Search code examples
shellsearchgrepfull-text-search

How to search and copy surrounding text?


I have a large textfile structured like this:


---

NAME: Some Name

Random
number
of lines with info.

---

NAME: Another Name

Random
number
of lines
with different info.

---

…

When searching for "different", I want to edit everything from "NAME: Another name" to "---" in a new file.

There may be multiple occurences of a search term. I would love to have all of them in one file.

grep different file.txt > edit.txt puts lines containing "different" in a new file.

But I don´t know how to do the same with everything between the two "---".
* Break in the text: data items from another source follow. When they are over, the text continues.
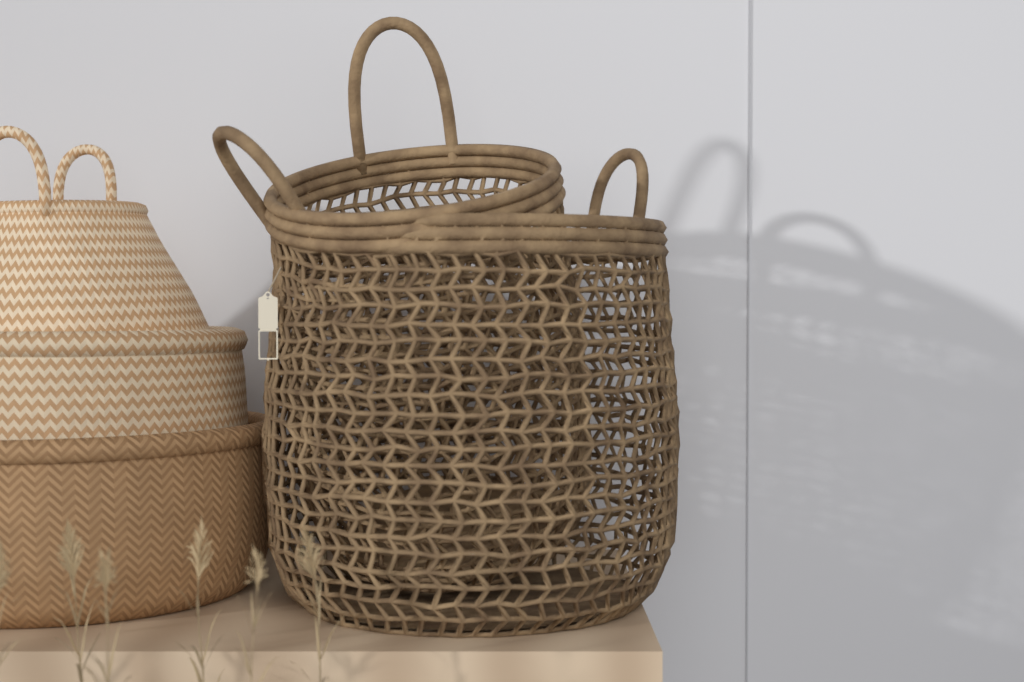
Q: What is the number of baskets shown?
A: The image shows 5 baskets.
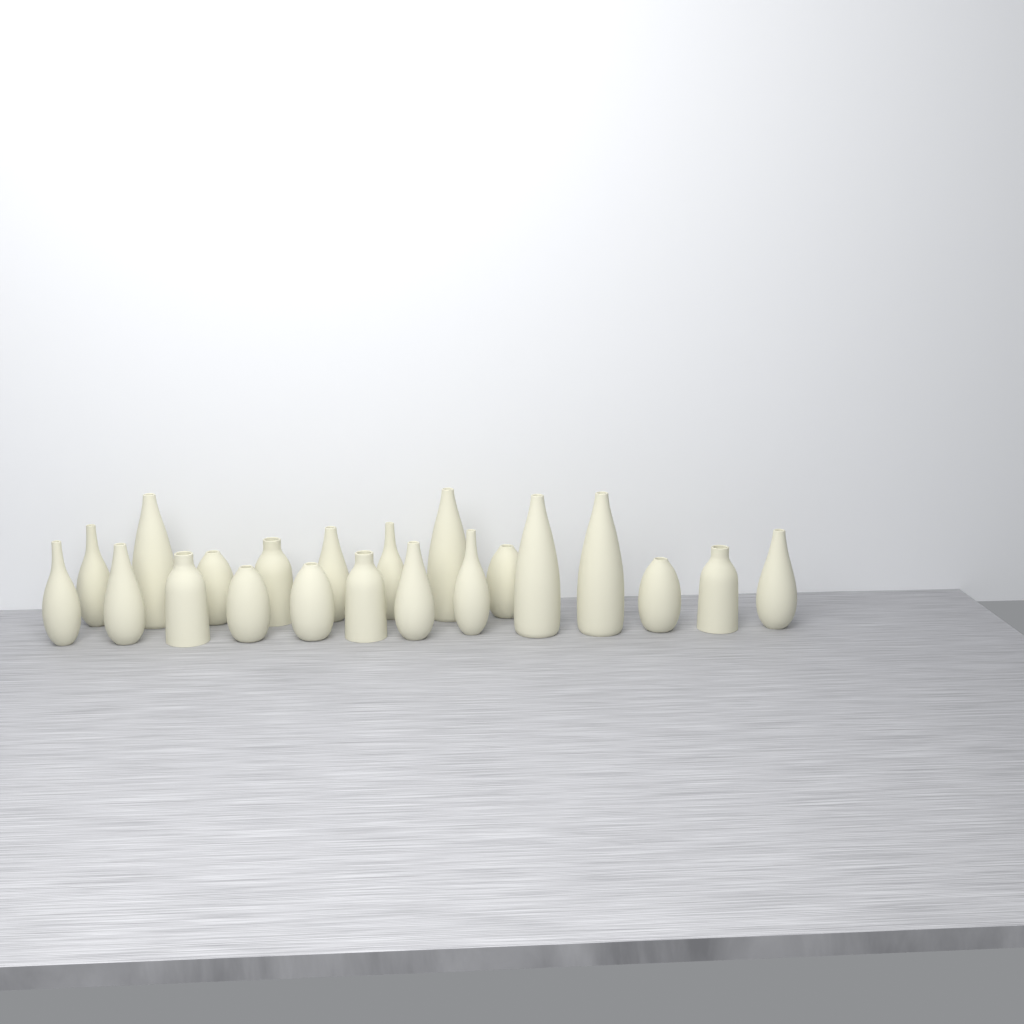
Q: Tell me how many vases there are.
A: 21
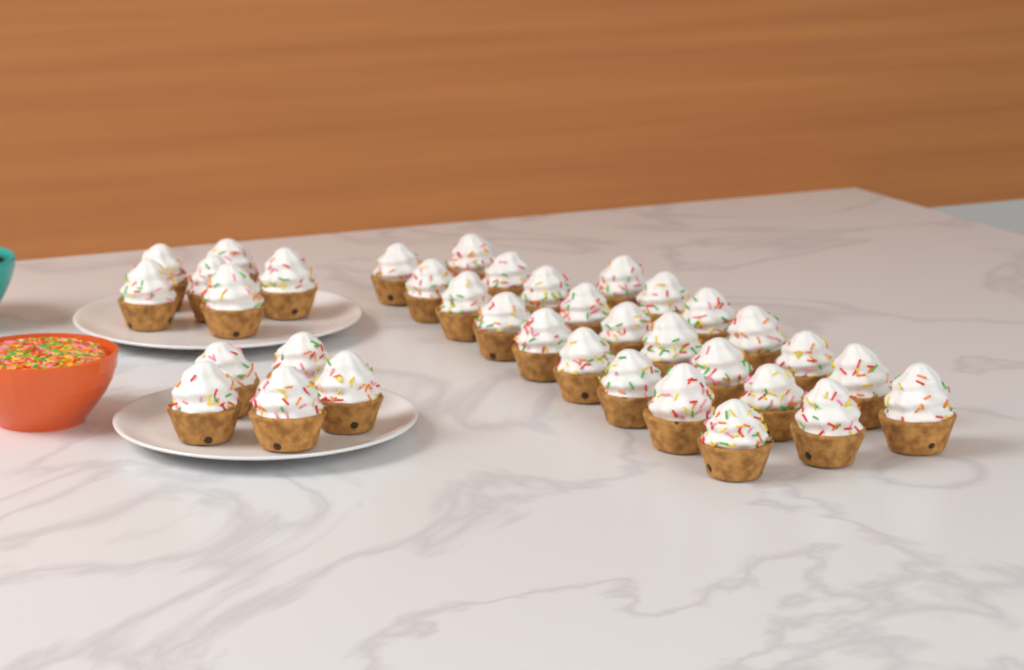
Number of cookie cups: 36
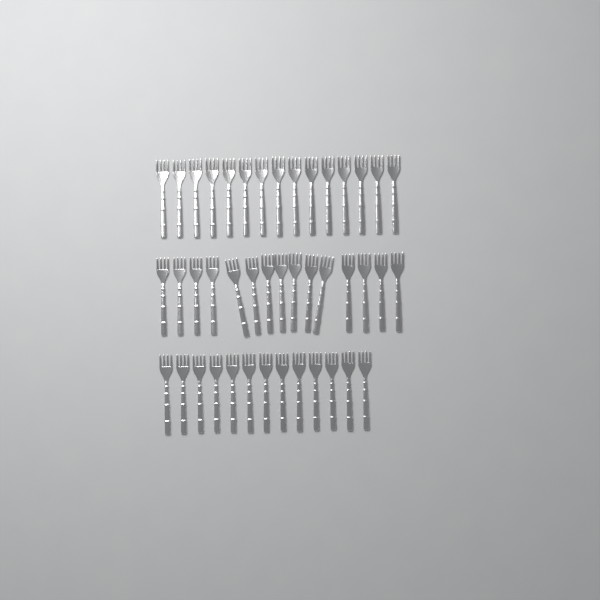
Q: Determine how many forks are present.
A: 43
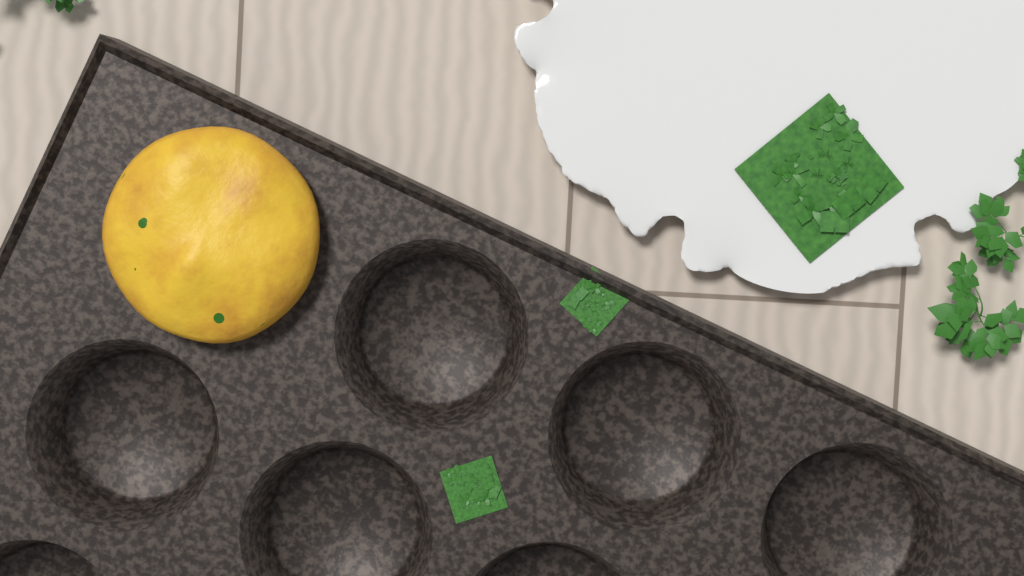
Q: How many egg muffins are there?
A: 1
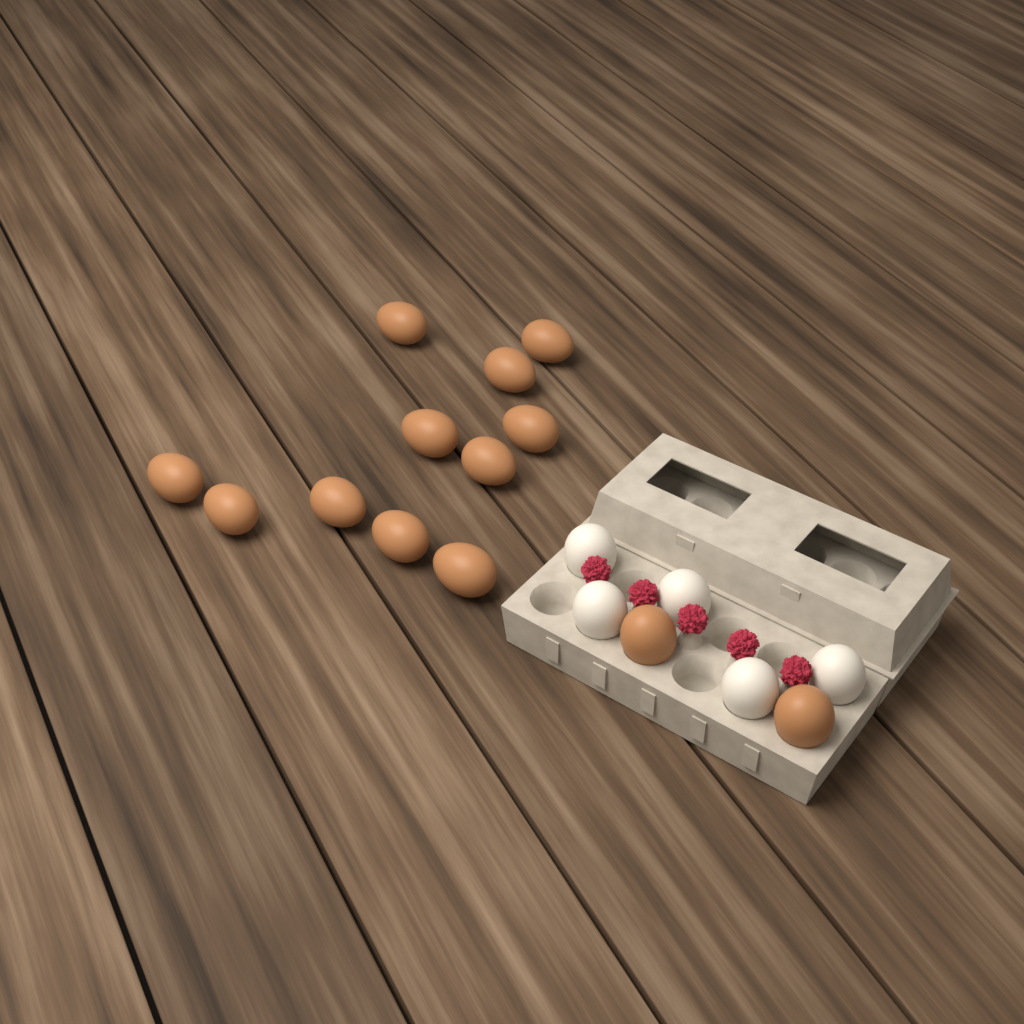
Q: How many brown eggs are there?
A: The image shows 13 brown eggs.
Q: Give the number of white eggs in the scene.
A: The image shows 5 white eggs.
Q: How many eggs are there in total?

Is grep the right tool for the job?


Solution

  • grep is the wrong tool for the job. Using GNU awk for multi-char RS and RT:

    awk -v RS='(^|\n)---(\n|$)' -v ORS= '/different/{print $0 RT}' file
    

    For example given this input:

    $ cat file
    ---
    
    NAME: Some Name
    
    Random
    number
    of lines with info.
    
    ---
    
    NAME: Another Name
    
    Random
    different number ---
    of lines
    
    NAME: just part of some random text
    
    with different info.
    
    ---
    
    NAME: Yet another Name
    
    Random
    number
    of lines
    with different info.
    
    ---
    

    the above command produces the expected output:

    $ awk -v RS='(^|\n)---(\n|$)' -v ORS= '/different/{print $0 RT}' file
    
    NAME: Another Name
    
    Random
    different number ---
    of lines
    
    NAME: just part of some random text
    
    with different info.
    
    ---
    
    NAME: Yet another Name
    
    Random
    number
    of lines
    with different info.
    
    ---
    

    while the awk command from the OPs answer outputs:

    $ awk 'BEGIN { RS = "---" } /different/' file
    
    
    NAME: Another Name
    
    Random
    different number
    
    of lines
    
    NAME: just part of some random text
    
    with different info.
    
    
    
    
    NAME: Yet another Name
    
    Random
    number
    of lines
    with different info.
    

    with the --- from the middle of the second record replaced by a newline and all separator --- lines gone so the NAME:.. line from the middle of the second record cant be distinguished from other records, etc.